- [Provided text]

By Carl Slaughter: M.C.A. Hogarth is a prolific author. Most of her stories are in the Pelted universe. She is also a fiction illustrator and illustrates her own stories. She also does coloring books and children’s books. She is a Kickstarter veteran and advises other authors on Kickstarting. Hogarth is VP of the SFWA.
CARL SLAUGHTER: Why are most of your series in the same universe?
M.C.A. HOGARTH: There’s a George Eliot quote that goes ‘How unspeakably the lengthening of memories in common endears our old friends!’ I love writing broadly and deeply in the same setting because it gives us—the readers, me—the opportunity to settle in, become more than tourists, develop a group memory. I now have multiple settings where my readers remember “historical” details, often before I do. We’re properly sunk in at that point, and that’s when you get community.
In the end, I guess I like people. You don’t come close to understanding a person without living with them for a while.
M. C. A. Hogarth
SLAUGHTER: Obviously, your fans like the Pelted universe. What’s the appeal?
HOGARTH: When I was super-young, I was deeply attracted to Star Trek for its optimism, and I thought ‘I want to make a world that people would want to live in.’ And so… I did. I populated it with friendly animal races, because who doesn’t love talking cats and foxes and giant birds? And then added fascinating aliens, because who doesn’t long to explore the unknown and find it welcoming? I gave it a noble war, so people could have a chance to defend the true and good. I made that war complex, so people could find ways to redeem evil. I made the universe expansive so that its potentials felt limitless. I made it nuanced, so people could find their own struggles in it. I added dragons and elves, because come on. Dragons. Elves.
It’s unashamed space opera, and I think just about everyone can find a place they belong in it. And it’s been in continuous development for over twenty years, so it feels like a real place to a lot of readers.

Data entries:
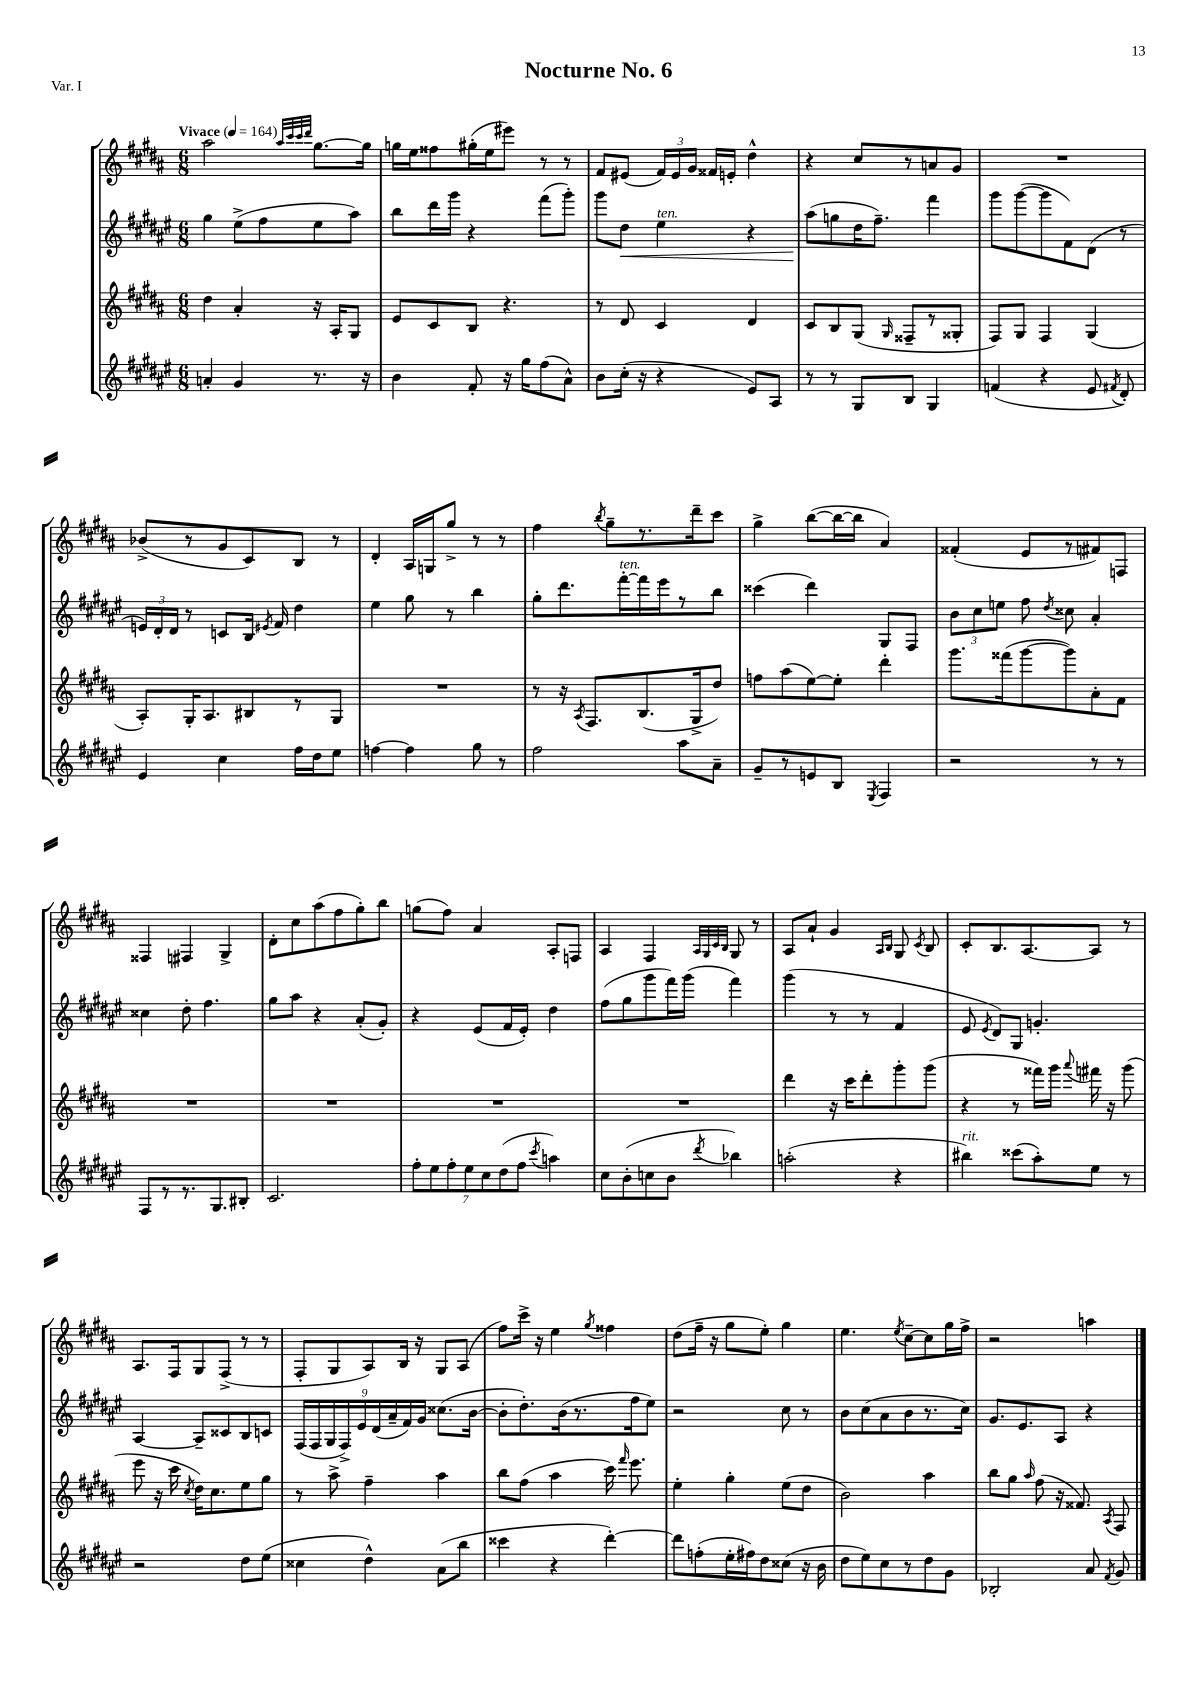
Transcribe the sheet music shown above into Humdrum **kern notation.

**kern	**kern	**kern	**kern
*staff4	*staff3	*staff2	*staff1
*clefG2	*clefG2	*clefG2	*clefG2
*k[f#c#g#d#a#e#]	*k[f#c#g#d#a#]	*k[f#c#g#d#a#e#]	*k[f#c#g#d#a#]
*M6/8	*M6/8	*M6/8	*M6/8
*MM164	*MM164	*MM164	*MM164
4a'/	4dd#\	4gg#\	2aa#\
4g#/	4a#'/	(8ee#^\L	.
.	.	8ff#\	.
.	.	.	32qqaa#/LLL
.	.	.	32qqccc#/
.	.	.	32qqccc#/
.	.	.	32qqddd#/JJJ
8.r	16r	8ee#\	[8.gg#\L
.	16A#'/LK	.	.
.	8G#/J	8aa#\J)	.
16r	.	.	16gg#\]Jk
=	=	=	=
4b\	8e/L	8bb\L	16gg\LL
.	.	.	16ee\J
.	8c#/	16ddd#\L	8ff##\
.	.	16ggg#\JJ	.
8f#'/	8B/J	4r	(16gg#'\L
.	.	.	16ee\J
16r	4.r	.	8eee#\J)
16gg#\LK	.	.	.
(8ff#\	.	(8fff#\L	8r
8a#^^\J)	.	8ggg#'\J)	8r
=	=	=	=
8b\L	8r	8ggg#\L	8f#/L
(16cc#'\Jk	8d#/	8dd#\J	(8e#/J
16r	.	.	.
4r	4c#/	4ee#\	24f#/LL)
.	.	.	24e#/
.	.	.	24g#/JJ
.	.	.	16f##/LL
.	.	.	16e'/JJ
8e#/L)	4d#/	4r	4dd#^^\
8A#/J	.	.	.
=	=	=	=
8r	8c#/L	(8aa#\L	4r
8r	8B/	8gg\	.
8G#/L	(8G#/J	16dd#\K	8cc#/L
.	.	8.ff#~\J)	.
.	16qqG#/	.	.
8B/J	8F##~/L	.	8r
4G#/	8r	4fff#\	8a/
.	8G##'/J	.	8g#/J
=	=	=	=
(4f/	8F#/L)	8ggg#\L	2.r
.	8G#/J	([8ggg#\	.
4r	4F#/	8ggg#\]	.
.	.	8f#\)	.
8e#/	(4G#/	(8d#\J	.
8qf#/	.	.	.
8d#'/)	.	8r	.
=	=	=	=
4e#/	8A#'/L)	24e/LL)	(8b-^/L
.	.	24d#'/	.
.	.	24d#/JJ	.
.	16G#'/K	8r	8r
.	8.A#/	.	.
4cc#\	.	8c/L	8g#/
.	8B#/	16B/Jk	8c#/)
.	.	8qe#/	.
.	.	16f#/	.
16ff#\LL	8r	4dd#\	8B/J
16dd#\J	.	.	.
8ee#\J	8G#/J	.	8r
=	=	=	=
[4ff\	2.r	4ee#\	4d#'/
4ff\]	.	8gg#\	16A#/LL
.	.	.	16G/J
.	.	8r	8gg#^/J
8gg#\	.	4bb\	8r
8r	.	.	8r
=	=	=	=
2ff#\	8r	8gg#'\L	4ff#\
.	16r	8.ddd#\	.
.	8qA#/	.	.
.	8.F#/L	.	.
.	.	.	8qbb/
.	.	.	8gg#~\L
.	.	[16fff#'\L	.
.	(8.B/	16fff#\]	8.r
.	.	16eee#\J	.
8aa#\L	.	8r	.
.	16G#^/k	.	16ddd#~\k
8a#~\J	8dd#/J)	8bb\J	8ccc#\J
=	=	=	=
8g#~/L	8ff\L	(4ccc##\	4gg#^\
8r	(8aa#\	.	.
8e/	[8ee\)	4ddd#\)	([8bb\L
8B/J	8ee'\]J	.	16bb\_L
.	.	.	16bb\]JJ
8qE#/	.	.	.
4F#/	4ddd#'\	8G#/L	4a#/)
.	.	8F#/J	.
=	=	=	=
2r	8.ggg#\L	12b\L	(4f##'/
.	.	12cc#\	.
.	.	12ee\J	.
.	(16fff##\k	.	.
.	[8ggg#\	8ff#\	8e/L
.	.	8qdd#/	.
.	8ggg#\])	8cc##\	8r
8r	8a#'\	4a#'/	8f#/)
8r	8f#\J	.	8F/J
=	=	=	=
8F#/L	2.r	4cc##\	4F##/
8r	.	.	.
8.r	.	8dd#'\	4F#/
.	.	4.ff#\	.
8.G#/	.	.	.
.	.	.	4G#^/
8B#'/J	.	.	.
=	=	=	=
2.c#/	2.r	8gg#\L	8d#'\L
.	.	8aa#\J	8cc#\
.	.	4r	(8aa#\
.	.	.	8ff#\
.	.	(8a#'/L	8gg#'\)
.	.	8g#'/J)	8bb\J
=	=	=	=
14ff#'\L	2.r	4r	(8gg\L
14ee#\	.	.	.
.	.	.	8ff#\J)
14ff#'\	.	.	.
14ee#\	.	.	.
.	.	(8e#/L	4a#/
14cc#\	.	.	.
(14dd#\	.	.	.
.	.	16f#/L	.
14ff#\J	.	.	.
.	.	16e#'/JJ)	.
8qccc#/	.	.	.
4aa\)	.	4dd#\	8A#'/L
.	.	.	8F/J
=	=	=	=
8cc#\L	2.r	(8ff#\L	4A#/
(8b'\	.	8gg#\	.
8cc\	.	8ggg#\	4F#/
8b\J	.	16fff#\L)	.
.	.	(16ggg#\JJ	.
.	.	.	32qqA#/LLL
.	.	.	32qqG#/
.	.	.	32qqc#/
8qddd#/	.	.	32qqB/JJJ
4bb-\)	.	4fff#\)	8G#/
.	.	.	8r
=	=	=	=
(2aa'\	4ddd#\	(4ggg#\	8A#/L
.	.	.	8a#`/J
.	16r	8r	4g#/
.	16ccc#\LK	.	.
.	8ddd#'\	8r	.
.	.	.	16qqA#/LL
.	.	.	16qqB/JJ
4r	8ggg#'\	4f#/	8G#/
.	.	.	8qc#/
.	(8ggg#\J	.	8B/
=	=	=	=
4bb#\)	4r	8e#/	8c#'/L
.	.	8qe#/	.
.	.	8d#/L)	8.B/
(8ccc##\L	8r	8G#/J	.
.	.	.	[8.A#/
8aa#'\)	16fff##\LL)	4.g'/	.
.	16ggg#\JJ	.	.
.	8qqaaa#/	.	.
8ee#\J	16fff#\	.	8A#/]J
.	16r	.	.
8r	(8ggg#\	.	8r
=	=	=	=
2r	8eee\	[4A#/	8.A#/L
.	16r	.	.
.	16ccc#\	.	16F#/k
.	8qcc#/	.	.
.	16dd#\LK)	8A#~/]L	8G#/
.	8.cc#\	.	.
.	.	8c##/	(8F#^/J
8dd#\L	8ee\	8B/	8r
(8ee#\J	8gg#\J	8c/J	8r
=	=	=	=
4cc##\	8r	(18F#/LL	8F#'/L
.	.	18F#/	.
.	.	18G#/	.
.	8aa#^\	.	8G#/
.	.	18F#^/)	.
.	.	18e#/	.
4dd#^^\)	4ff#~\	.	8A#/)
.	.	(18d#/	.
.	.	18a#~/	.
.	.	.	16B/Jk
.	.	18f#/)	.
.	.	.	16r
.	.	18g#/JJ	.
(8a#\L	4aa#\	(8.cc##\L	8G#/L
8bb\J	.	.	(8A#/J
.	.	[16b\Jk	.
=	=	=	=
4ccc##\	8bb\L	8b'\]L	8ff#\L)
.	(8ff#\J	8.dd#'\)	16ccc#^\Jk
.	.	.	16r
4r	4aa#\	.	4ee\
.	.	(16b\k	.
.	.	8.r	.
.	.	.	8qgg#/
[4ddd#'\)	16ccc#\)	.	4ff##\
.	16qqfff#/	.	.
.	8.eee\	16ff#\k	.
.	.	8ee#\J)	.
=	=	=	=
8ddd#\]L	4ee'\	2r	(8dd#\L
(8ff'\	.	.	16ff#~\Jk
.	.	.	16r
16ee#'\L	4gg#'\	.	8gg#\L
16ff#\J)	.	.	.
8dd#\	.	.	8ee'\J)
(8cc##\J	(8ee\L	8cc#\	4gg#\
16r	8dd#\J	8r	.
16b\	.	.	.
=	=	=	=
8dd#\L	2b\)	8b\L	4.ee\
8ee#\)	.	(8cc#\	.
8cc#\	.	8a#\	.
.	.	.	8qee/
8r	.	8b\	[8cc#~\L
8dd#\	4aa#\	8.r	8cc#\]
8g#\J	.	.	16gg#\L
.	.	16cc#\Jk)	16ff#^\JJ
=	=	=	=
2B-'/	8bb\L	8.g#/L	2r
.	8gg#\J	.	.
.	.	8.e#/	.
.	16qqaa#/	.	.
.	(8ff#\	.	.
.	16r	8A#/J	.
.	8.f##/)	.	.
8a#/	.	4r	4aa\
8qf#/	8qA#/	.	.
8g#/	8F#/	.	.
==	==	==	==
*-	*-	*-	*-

- [Do this] Can you write out the part of the interview above that opens with the words containing "CARL SLAUGHTER: Why" and closes with "for a while."?

- [Complete response]
CARL SLAUGHTER: Why are most of your series in the same universe?
M.C.A. HOGARTH: There’s a George Eliot quote that goes ‘How unspeakably the lengthening of memories in common endears our old friends!’ I love writing broadly and deeply in the same setting because it gives us—the readers, me—the opportunity to settle in, become more than tourists, develop a group memory. I now have multiple settings where my readers remember “historical” details, often before I do. We’re properly sunk in at that point, and that’s when you get community.
In the end, I guess I like people. You don’t come close to understanding a person without living with them for a while.